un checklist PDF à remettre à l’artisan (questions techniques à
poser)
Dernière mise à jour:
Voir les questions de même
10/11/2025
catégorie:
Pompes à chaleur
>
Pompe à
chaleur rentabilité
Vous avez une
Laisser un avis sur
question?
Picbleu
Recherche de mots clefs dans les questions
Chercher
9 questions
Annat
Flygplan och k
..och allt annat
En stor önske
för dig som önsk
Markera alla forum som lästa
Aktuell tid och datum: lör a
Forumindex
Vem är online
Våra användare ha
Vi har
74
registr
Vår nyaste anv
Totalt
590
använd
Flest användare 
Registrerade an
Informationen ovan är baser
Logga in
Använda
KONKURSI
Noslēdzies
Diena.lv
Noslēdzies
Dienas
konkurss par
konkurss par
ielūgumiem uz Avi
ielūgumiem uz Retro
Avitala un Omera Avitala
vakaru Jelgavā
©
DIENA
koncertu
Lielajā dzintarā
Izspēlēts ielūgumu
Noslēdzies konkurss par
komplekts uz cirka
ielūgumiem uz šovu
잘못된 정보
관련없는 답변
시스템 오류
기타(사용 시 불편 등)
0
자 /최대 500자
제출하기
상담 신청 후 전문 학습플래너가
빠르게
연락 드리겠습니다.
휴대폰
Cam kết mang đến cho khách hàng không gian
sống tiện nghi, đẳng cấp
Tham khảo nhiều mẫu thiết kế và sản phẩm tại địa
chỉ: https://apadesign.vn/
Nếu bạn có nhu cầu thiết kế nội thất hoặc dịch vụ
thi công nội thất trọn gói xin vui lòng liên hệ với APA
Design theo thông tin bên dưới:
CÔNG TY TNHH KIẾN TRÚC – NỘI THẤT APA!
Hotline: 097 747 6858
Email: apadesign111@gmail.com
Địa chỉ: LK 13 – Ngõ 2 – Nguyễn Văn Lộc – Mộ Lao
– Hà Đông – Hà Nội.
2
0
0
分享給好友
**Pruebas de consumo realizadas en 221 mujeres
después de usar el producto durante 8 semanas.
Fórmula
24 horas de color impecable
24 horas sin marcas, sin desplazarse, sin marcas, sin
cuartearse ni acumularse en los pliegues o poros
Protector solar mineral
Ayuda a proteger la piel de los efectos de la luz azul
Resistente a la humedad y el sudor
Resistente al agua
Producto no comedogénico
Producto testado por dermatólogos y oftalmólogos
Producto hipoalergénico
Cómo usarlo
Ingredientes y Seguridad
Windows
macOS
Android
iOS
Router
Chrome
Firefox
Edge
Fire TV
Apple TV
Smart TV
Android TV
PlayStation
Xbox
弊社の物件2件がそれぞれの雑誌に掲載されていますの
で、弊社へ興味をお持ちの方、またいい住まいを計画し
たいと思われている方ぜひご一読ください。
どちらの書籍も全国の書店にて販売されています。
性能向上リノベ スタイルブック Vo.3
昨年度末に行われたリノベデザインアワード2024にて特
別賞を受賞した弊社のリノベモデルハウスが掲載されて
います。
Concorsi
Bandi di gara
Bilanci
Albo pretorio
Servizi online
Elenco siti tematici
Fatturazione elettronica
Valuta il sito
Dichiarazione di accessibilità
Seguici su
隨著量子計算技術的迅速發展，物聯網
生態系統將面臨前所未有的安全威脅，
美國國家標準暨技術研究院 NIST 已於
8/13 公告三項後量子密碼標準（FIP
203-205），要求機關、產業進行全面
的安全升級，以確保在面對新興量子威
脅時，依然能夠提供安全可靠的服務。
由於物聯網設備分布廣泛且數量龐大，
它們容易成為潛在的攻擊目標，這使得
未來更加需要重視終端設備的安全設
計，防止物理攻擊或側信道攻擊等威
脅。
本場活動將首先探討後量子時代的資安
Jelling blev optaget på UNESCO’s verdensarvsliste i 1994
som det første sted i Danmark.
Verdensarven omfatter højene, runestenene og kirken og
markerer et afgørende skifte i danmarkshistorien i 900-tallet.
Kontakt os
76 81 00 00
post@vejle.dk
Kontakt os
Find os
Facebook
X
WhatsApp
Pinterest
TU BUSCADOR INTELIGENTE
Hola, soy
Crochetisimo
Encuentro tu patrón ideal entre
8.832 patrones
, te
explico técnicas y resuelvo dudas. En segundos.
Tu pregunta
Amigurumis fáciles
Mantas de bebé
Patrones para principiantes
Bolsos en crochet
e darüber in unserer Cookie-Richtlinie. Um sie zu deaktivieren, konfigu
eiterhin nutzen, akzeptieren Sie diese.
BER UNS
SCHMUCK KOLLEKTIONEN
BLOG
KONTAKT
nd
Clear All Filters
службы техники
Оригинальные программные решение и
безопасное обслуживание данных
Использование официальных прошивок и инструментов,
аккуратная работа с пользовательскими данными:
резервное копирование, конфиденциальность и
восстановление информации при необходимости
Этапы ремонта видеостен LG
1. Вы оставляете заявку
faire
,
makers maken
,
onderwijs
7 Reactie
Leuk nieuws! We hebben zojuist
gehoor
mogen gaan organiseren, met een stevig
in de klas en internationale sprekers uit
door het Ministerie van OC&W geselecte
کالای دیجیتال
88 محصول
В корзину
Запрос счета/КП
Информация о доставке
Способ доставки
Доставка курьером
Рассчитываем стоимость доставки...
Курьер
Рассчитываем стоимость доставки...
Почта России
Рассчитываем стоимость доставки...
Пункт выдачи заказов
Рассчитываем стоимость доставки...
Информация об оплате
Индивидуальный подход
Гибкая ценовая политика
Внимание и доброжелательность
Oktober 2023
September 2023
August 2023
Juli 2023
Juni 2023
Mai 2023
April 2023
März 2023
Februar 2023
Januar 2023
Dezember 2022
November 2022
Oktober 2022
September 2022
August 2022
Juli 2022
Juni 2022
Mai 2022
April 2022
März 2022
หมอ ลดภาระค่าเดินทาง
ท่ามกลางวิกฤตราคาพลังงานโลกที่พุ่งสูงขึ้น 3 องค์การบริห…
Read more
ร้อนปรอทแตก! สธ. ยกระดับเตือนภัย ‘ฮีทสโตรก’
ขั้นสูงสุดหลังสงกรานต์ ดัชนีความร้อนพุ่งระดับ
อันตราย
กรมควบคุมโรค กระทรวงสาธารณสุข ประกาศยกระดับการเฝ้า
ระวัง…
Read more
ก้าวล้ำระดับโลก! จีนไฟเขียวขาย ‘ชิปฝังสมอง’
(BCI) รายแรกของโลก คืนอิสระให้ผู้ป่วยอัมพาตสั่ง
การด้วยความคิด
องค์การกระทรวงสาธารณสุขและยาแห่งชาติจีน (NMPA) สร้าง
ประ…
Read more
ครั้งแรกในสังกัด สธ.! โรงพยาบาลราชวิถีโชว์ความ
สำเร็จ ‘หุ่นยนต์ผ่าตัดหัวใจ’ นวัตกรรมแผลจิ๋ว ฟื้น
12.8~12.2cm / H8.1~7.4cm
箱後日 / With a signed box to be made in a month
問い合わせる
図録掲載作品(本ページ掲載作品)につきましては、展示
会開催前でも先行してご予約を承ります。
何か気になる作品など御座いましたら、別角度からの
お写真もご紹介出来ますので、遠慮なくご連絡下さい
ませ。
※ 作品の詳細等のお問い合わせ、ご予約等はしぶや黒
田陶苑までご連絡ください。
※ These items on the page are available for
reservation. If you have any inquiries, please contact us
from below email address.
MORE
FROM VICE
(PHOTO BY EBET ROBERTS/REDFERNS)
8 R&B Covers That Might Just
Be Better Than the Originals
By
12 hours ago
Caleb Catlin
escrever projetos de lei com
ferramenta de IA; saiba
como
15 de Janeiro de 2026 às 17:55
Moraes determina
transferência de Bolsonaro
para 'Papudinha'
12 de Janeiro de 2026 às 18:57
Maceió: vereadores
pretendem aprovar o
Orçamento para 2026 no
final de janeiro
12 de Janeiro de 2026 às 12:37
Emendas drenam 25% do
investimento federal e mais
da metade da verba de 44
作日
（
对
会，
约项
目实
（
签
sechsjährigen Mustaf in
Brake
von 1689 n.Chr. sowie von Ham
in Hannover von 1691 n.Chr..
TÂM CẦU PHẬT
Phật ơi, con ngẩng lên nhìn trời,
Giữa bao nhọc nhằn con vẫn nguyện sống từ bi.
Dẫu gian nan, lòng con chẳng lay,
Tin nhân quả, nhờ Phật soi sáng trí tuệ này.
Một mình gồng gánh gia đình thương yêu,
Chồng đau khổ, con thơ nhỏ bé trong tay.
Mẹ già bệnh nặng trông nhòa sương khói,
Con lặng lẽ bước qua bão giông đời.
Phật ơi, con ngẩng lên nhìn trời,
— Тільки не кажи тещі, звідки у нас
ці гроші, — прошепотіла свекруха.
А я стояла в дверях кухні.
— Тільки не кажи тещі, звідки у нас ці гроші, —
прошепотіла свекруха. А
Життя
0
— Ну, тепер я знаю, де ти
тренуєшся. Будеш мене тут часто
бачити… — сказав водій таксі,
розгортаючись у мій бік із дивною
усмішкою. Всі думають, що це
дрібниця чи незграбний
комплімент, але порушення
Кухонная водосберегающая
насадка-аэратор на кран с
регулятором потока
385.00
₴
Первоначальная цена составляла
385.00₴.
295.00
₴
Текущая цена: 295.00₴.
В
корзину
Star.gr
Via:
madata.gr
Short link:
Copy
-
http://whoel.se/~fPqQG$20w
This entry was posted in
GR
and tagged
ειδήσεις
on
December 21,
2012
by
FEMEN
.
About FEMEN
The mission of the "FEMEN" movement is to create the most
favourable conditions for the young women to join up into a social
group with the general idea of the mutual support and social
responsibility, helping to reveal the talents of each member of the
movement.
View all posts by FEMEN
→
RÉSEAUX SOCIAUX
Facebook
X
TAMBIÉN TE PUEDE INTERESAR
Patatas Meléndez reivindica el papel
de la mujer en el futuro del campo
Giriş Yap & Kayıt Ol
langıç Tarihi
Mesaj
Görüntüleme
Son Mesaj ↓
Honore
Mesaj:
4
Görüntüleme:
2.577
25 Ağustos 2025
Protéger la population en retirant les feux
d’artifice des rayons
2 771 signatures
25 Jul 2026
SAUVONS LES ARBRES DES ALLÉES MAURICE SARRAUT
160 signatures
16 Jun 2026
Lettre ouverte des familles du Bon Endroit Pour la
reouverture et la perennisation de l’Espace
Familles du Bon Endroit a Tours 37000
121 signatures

_What you will do_. Could you restate, word for word, the lines above from the one with "Be Better Than the Originals" to the one with "2 771 signatures", both included?

_Exercise answer_.
Be Better Than the Originals
By
12 hours ago
Caleb Catlin
escrever projetos de lei com
ferramenta de IA; saiba
como
15 de Janeiro de 2026 às 17:55
Moraes determina
transferência de Bolsonaro
para 'Papudinha'
12 de Janeiro de 2026 às 18:57
Maceió: vereadores
pretendem aprovar o
Orçamento para 2026 no
final de janeiro
12 de Janeiro de 2026 às 12:37
Emendas drenam 25% do
investimento federal e mais
da metade da verba de 44
作日
（
对
会，
约项
目实
（
签
sechsjährigen Mustaf in
Brake
von 1689 n.Chr. sowie von Ham
in Hannover von 1691 n.Chr..
TÂM CẦU PHẬT
Phật ơi, con ngẩng lên nhìn trời,
Giữa bao nhọc nhằn con vẫn nguyện sống từ bi.
Dẫu gian nan, lòng con chẳng lay,
Tin nhân quả, nhờ Phật soi sáng trí tuệ này.
Một mình gồng gánh gia đình thương yêu,
Chồng đau khổ, con thơ nhỏ bé trong tay.
Mẹ già bệnh nặng trông nhòa sương khói,
Con lặng lẽ bước qua bão giông đời.
Phật ơi, con ngẩng lên nhìn trời,
— Тільки не кажи тещі, звідки у нас
ці гроші, — прошепотіла свекруха.
А я стояла в дверях кухні.
— Тільки не кажи тещі, звідки у нас ці гроші, —
прошепотіла свекруха. А
Життя
0
— Ну, тепер я знаю, де ти
тренуєшся. Будеш мене тут часто
бачити… — сказав водій таксі,
розгортаючись у мій бік із дивною
усмішкою. Всі думають, що це
дрібниця чи незграбний
комплімент, але порушення
Кухонная водосберегающая
насадка-аэратор на кран с
регулятором потока
385.00
₴
Первоначальная цена составляла
385.00₴.
295.00
₴
Текущая цена: 295.00₴.
В
корзину
Star.gr
Via:
madata.gr
Short link:
Copy
-
http://whoel.se/~fPqQG$20w
This entry was posted in
GR
and tagged
ειδήσεις
on
December 21,
2012
by
FEMEN
.
About FEMEN
The mission of the "FEMEN" movement is to create the most
favourable conditions for the young women to join up into a social
group with the general idea of the mutual support and social
responsibility, helping to reveal the talents of each member of the
movement.
View all posts by FEMEN
→
RÉSEAUX SOCIAUX
Facebook
X
TAMBIÉN TE PUEDE INTERESAR
Patatas Meléndez reivindica el papel
de la mujer en el futuro del campo
Giriş Yap & Kayıt Ol
langıç Tarihi
Mesaj
Görüntüleme
Son Mesaj ↓
Honore
Mesaj:
4
Görüntüleme:
2.577
25 Ağustos 2025
Protéger la population en retirant les feux
d’artifice des rayons
2 771 signatures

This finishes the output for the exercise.